3.24.2007

strangers in our bedroom

There are many drawbacks to living in a world where you understand every third word. About two months ago we received a letter from our Hausverwaltung, a two-sided turgid document that after a brief skim seemed primarily to do with the safety of our bicycles in the courtyard. Sure, lovely, I thought, if someone wants to carry off my super-sleek 100-Euro three-speed they can knock themselves out.

But in keeping with the "bury-the-lede" Germany style of writing, the kicker was at the end of the letter, way too far along for me to still keep up my dictionary-flipping without getting a cramp. Turns out that our five-story altbau "needed" an elevator, and that one would be built shortly, right outside our one bedroom window.

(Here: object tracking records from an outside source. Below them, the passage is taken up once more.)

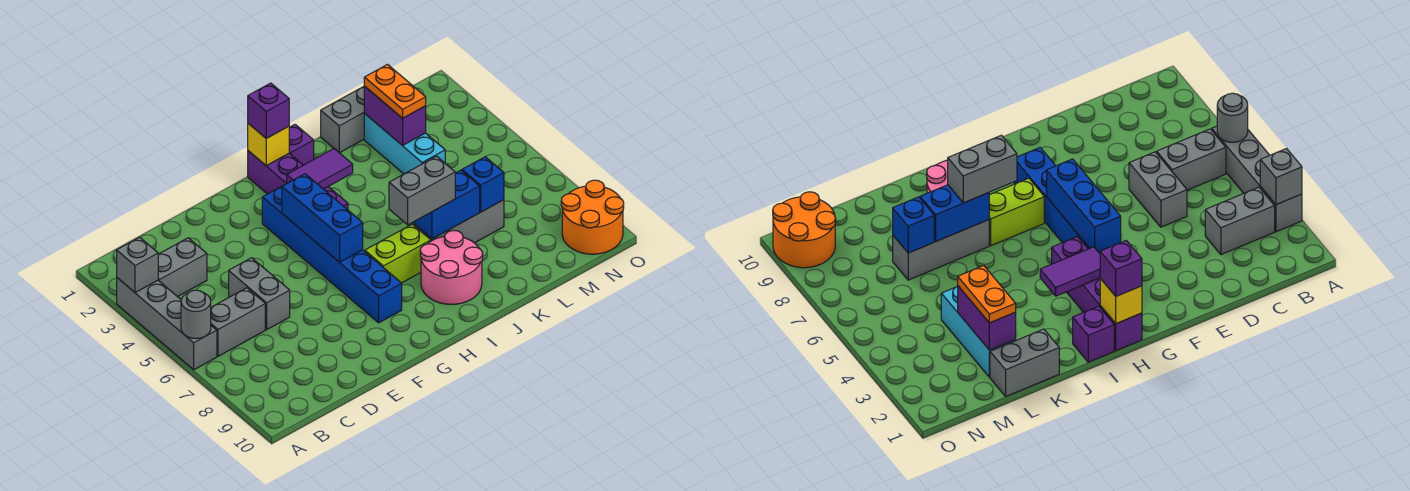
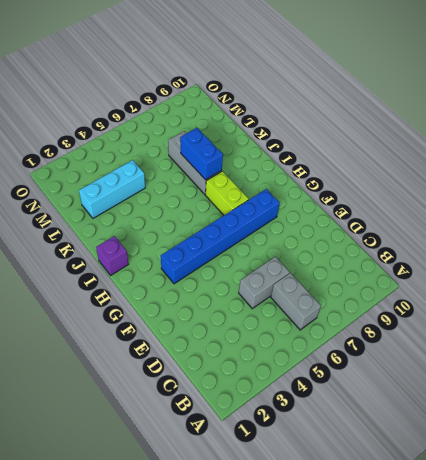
none -> grey brick A3:A6 level 1
none -> grey brick B3:C3 level 1
none -> purple brick H1:H4 level 1

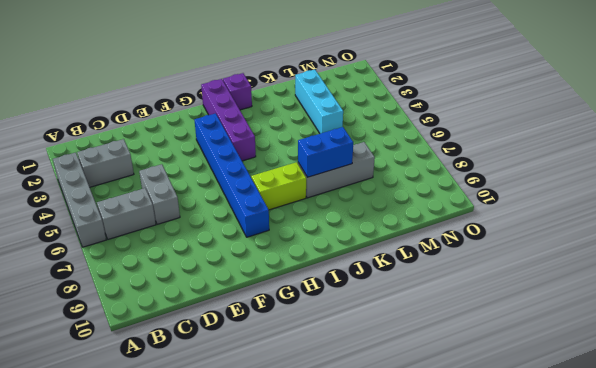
none -> pink round brick I8:J9 level 1
none -> grey brick K1:L1 level 1
none -> orange round brick N9:O10 level 1

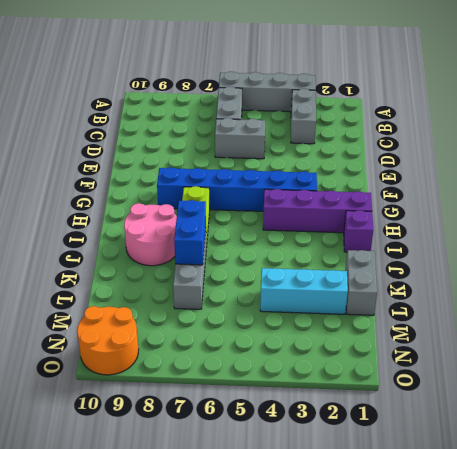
none -> grey brick A3 level 2
none -> grey round brick A6 level 2
none -> blue brick G4:G6 level 2

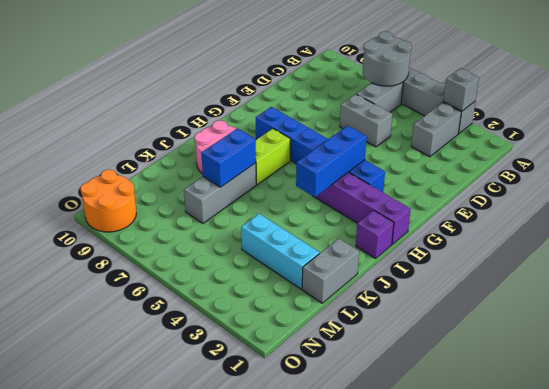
grey round brick A6:B7 level 2 -> grey round brick A6 level 2
blue brick G4:I4 level 2 -> blue brick G4:G6 level 2
none -> yellow brick H1 level 2
none -> purple tile H3:I3 level 2
none -> purple brick L2:L3 level 2

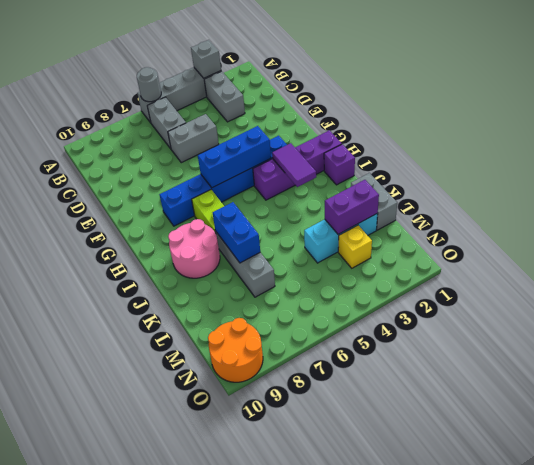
yellow brick M3 level 1 -> yellow brick H1 level 2
none -> blue brick L7 level 2
none -> purple brick H1 level 3
none -> grey brick I7:J7 level 3

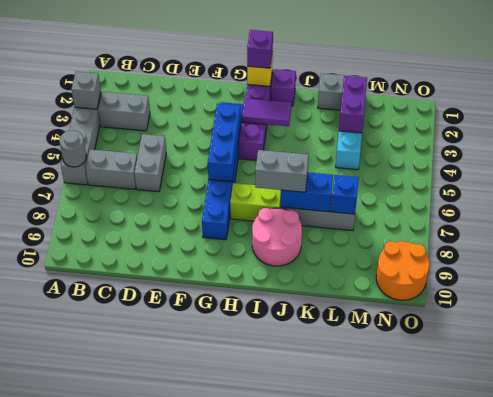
none -> orange plate L2:L3 level 3

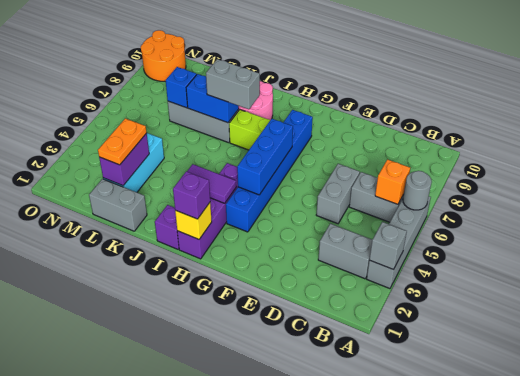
orange brick B6 level 2 -> none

And one kitchen window. I didn't learn this from the letter, of course, but by the ear-splitting hammering and clanging outside said windows at 7 a.m. the next morning. It might have been 6:30 a.m., but I can't count that early. I like a party as much as the next gal, but company wielding hammers in the wee hours outside your bedroom window while one is still in the sack is less than Spaß. And they're not even hunky, overall-strap off the shoulder types, either (although my myopic morning vision can't tell the difference between a construction worker and a large crow, so whatever.)

And so our alarm clock has been traded for burly types in overalls clambering up metal scaffolding every morning, chipping away at our building's gray facade and leaving a lovely layer of fine dust in the kitchen when we forget to close that one window. I now get out of bed by crawling under the covers to the foot of the bed and then slithering out the bottom, as to remain out of sight while still in my birthday suit. That said, perhaps I could put a coin-operated curtain outside of the window and make a little money on the side with an early-morning peepshow. But I flatter myself. Getting out of bed earlier just gives me more time to bone up on my German, to the tune of raining plaster and the charming ring of hammers against girder steel.

3.22.2007

march 21, 2007

3.21.2007

view from the top floor

When we first moved to Berlin we promised ourselves an anniversary drink -- that is, for our one month anniversary in the hauptstadt -- at the top of the Fernsehturm. Well, 10 months later we finally got there, and even had a small symphony orchestra (very small, say, a dozen or so people clad in black) to entertain us. John certainly knows how to show a girl a good time.

The Maertz Musik festival is all about modern music, contemporary composition and things audibly alternative (sometimes known as pesky and annoying, see here.) Tuesday night's concert was "turmmusik," which, logically, is meant to be played in a tower. But in a tower that spins! This made my little contemporary-classical young heart go pitter-patter. Live orchestral music is always cool, but if a bit of theater and nausea is thrown in, well, all the better.

The turm's Telecafe hasn't lost any of its 60s chic. It's easy to imagine gray-suited DDR big-wigs and ladies with shellacked beehives slurping soup while admiring both the view and the macrame-mirrored walls. Yet before I could get all goo-goo eyed at the cool view exactly 207.53 meters below, I had to grab onto something. This revolving restaurant hauls ass, lapping itself three times every hour; I can only sympathize with the daily inner-ear torture of the wait staff. I'm one of those annoying types who can read in the car and ride backwards, tricks that when simply mentioned can turn motion-sick people a lovely shade of green. But the spin gave me wobbly sea legs in like seconds, and halfway through my glass of wine I was fixedly staring at a piece of lint on the tablecloth as it seemed to be the only physical object not about to fly into orbit.

And then there were the musicians, set around the room in a perfect circle. The cellist got to park next to the cigarette machine, while the violinist sat in front of the coffee station. They played musical tag for about an hour -- conductor-less, the musicians had to fiddle with their parts all alone, occasionally looking left or right to see what the neighboring trumpet or stand-up bass was up to, occasionally playing "musical wave" and passing a note from one to another until the circle was complete.

I was hoping for more tag-you're-it themes, something like Bartok-does-ring-around-the-rosy, but most of the hour-long piece was pips and squeaks and full-frontal tuba assaults when our revolution met him at just the right moment. There was even a bit of musical chairs, with the clarinet doing a lap and finding her seat before the flute got there, and the percussion-types looking all jealous because they couldn't roll a xylophone anywhere without taking out a few spectators. And then it was all over, and we wandered out, ears popping in the six-meters-per-second elevator, walking across the way to the Alexanderplatz U-bahn with a slight list, like crippled grocery carts.